Maltit wird u.a. verwendet für Desserts aller Art, Speiseeis, Marmeladen, Brotaufstriche, Obstzubereitungen, Kaugummi, Süßwaren, Saucen, Senf. Maltit und Süßstoffe werden häufig kombiniert, um seinen metallischen Beigeschmack zu überdecken.


Laktit

Laktit (E 966), ein Zuckeraustauschstoff, der auf der Basis von Laktose (Milchzucker) gewonnen wird. Die Substanz besitzt vergleichbare Eigenschaften wie das Isomalt.

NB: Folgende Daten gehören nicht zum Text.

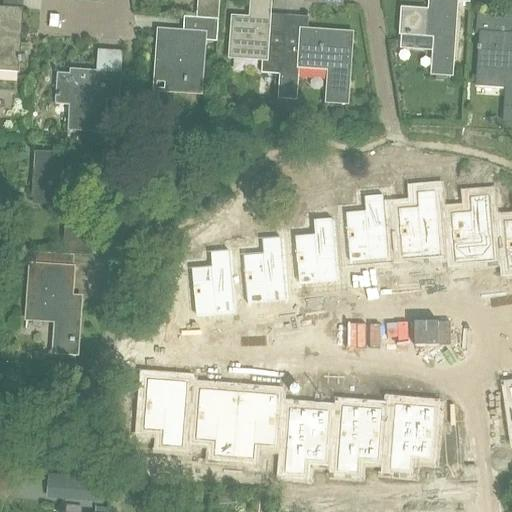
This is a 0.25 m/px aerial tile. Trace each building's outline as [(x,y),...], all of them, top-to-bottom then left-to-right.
[(197,0),(197,13),(196,19),(217,20),(218,15),(218,0),(197,0)] [(260,75),(281,76),(284,34),(268,33),(270,0),(249,0),(249,18),(231,17),(228,57),(261,59),(260,75)] [(400,7),(399,19),(401,19),(400,36),(432,38),(435,38),(433,63),(431,63),(430,76),(452,77),(457,2),(470,3),(469,0),(427,0),(427,9),(426,11),(411,10),(412,8),(400,7)] [(21,34),(23,10),(3,8),(0,8),(0,69),(19,71),(21,45),(17,45),(18,34),(21,34)] [(511,34),(511,28),(511,19),(511,15),(477,13),(475,34),(481,34),(480,46),(478,46),(478,50),(479,50),(479,64),(477,82),(507,84),(506,91),(504,125),(511,125),(511,34)] [(165,42),(157,41),(155,82),(167,83),(167,93),(197,95),(197,97),(201,97),(204,42),(217,43),(218,20),(217,20),(196,19),(183,18),(182,33),(165,31),(165,42)] [(273,118),(282,118),(283,100),(296,101),(298,69),(328,72),(326,104),(348,105),(353,34),(300,30),(300,35),(284,34),(281,76),(279,100),(274,99),(273,118)] [(77,116),(68,115),(67,132),(105,135),(106,127),(109,127),(110,112),(107,111),(107,109),(103,109),(104,97),(118,98),(118,101),(119,101),(121,74),(95,72),(95,76),(58,74),(55,103),(77,105),(77,116)] [(62,244),(64,244),(94,246),(96,210),(82,209),(84,189),(97,190),(100,158),(69,156),(67,164),(53,163),(54,154),(35,153),(32,200),(50,201),(51,187),(72,188),(71,208),(64,208),(62,244)] [(417,207),(397,209),(401,257),(401,260),(404,260),(439,257),(442,257),(442,253),(436,191),(415,193),(417,207)] [(365,212),(345,213),(349,260),(350,264),(389,261),(389,257),(384,195),(364,197),(365,212)] [(470,212),(450,213),(454,261),(455,265),(457,264),(492,262),(495,261),(494,258),(494,257),(489,196),(469,198),(470,212)] [(313,235),(294,236),(298,284),(298,287),(301,287),(336,284),(339,284),(338,280),(333,218),(312,220),(313,235)] [(262,254),(243,256),(247,303),(247,307),(250,307),(285,304),(287,303),(287,300),(282,238),(261,240),(262,254)] [(211,267),(191,269),(195,317),(195,320),(198,320),(233,317),(236,317),(236,313),(230,251),(210,253),(211,267)] [(78,356),(81,302),(73,302),(75,268),(29,265),(26,317),(55,319),(53,354),(78,356)] [(147,384),(143,431),(163,433),(162,447),(183,449),(187,387),(188,383),(147,380),(147,384)] [(199,394),(195,441),(215,443),(214,457),(234,459),(239,393),(236,393),(202,390),(199,390),(199,393),(199,394)] [(239,393),(234,459),(253,460),(254,446),(274,448),(278,400),(278,396),(239,393)] [(394,409),(389,471),(411,473),(412,459),(431,460),(435,412),(435,408),(433,408),(397,406),(395,405),(394,409)] [(342,411),(337,473),(358,474),(359,460),(378,461),(382,414),(382,410),(342,407),(342,411)] [(289,413),(284,474),(305,476),(306,462),(326,463),(329,416),(330,412),(289,409),(289,413)] [(49,475),(47,499),(99,503),(101,479),(49,475)]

Laktit hat nur halb soviel Kalorien wie Zucker, da es vom Organismus nur zu etwa 50% energetisch genutzt wird. Es ist gut löslich und lagerfähig. Süßstoffe wie z.B. Aspartam, gemischt mit Lactit, erhöhen die Wirkung der eingesetzten Aromastoffe und bewirken eine Süßkraftsteigerung.

Die Bakterien im Mund können Laktit nicht als Nahrung verwenden, deshalb kommt es nicht zur Produktion zahnschädigender Säuren.

Laktit ist für Diabetiker geeignet, weil die körpereigenen Enzyme Laktit nur in geringerem Maße und wesentlich langsamer spalten können, als herkömmlichen Zucker. Deshalb steigen Glucose- und Insulinspiegel im Blut nach dem Verzehr laktithaltiger Produkte viel langsamer und schwächer an.

Übermäßiger Genuss von Laktit kann abführend wirken.